Wednesday 27 June 2007

$150 Bounty: 0402:5602 m560x webcam driver

I bought a fancy refurbished Acer laptop at a nice price. Ubuntu Feisty Fawn likes it all except the webcam, which is identified as 0402:5602, also known as m560x.

Well, I want it to work. I also want to improve the linux kernel, but I won’t be the one writing the driver, so instead I’ll use some of what I saved on this laptop to offer a bounty to the chap who does it.

I’ll pay by paypal $150 when Greg Kroah-Hartman of the usb-devel mailing list, or one of his deputies (e.g. Jiri Kosina) accepts working patches for this webcam and commits them for the upstream kernel; and where with the said patches I can get xawtv, ekiga and the like to enjoy the video source. like any other standard video source. The patches must be licensed under the GPL2, or GPL2 or later. The author retains copyright (naturally) or assigns it to the FSF.

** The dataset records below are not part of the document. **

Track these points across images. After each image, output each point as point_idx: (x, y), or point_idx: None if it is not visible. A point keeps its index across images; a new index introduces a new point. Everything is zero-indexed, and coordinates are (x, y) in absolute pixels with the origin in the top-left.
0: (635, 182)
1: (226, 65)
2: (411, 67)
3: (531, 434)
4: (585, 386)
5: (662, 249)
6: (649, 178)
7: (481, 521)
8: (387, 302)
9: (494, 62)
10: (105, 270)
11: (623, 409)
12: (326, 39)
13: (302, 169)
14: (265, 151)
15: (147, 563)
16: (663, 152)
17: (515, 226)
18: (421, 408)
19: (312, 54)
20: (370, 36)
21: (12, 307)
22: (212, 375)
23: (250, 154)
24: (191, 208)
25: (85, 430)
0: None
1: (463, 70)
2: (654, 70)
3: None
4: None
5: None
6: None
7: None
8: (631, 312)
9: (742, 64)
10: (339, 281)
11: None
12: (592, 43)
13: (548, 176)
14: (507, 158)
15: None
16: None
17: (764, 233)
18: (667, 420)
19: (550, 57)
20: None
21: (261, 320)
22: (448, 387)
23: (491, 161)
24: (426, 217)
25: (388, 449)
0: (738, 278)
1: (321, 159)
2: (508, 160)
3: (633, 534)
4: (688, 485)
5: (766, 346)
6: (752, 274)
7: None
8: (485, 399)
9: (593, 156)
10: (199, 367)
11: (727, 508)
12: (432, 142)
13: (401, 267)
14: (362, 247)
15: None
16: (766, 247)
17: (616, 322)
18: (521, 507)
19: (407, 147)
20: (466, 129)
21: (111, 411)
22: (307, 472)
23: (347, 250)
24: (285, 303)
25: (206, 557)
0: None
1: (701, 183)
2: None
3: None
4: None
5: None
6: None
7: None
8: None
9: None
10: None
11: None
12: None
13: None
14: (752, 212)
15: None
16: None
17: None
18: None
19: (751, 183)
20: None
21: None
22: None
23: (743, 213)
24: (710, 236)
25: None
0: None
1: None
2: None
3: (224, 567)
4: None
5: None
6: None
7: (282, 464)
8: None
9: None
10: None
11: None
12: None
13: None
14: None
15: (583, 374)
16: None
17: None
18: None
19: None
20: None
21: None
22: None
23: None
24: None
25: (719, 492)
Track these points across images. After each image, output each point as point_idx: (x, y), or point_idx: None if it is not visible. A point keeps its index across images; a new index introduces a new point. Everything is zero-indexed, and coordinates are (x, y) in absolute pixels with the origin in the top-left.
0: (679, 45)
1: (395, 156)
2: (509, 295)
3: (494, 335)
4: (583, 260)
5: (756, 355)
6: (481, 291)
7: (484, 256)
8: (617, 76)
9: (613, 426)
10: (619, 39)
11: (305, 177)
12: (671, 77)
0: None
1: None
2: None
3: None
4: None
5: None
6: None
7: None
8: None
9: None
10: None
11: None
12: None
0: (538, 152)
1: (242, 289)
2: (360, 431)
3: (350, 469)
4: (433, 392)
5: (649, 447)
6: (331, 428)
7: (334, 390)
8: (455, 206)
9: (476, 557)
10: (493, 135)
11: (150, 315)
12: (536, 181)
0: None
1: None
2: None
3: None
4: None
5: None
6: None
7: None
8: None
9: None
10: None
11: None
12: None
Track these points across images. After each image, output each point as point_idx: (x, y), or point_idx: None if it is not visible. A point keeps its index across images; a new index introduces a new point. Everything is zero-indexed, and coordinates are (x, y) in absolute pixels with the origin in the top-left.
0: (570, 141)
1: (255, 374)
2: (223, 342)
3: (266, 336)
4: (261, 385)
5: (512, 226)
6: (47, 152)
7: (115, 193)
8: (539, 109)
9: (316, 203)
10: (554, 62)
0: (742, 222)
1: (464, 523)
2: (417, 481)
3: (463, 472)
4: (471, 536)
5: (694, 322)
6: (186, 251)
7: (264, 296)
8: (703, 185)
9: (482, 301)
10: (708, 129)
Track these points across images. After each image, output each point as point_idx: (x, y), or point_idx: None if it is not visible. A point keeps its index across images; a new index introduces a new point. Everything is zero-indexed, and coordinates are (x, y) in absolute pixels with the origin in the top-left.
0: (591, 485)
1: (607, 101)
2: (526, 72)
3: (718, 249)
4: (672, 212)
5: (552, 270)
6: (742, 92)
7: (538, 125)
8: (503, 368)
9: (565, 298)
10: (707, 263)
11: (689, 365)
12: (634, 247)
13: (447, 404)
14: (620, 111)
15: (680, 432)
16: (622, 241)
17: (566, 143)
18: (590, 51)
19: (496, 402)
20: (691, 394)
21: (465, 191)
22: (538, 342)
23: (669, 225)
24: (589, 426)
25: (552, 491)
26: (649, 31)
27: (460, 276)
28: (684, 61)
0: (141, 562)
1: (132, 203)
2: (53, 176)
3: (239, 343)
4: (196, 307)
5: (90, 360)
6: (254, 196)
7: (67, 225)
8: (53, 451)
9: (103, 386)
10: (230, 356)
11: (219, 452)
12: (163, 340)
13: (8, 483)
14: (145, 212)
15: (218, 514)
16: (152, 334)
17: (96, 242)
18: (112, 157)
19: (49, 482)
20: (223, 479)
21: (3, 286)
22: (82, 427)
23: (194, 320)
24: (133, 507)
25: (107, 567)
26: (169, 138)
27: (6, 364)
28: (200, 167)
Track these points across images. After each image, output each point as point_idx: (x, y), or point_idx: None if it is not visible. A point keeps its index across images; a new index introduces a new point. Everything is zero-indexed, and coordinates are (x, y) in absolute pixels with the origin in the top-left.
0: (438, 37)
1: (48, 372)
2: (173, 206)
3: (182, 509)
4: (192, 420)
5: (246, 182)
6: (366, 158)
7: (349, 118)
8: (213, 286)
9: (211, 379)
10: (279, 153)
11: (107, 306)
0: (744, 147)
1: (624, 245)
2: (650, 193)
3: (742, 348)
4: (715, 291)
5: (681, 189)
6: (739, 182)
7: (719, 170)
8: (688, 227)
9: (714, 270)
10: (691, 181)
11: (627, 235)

To qualify, the patch, and earlier patch candidates (yes, they will make you tweak it and re-submit) must be submitted on the usb-devel mailing list, and excepting complications, the paypal payment will be to the email address comprising the Signed-off line in the patch submitted on said mailing list. I’ll split the bounty as joint contributors can agree or failing that, at my discretion. I expect one developer will leave a clear trail on the mailing list, terminating with the accepted patch, making recognition of the deserving author and subsequent payment easy.

The bounty offer will end after a valid claim has been made.

In any case it’s my intent to pay up to $150 to encourage development of such a driver and to pay it to those who write it and release it for kernel.

(It’s been suggested that this may involve working on sane-devel as well as usb-devel, in which case patches may need to be accepted for upstream submission by maintainers of both projects to qualify).

Information for starters:

Of course I’ll post the bounty notice in some of these places too.

UPDATE
I’m advised by one of the developers that more likely two drivers, m5602 and m5603 will hit the kernel; unknown timescales.
As long as the 5602 is supported I don’t mind splitting the bounty fairly between contributors of both drivers; in my view it is a common work that is now more conveniently expressed as two modules instead of one.
I expect other contributors will feel the same was as long as their device is supported.

Wednesday 20 June 2007

Terminal Servers

I recently bought a Chase IOLAN RACK+ on ebay, only to find the built in switched mode PSU was clicking away like a broken thing.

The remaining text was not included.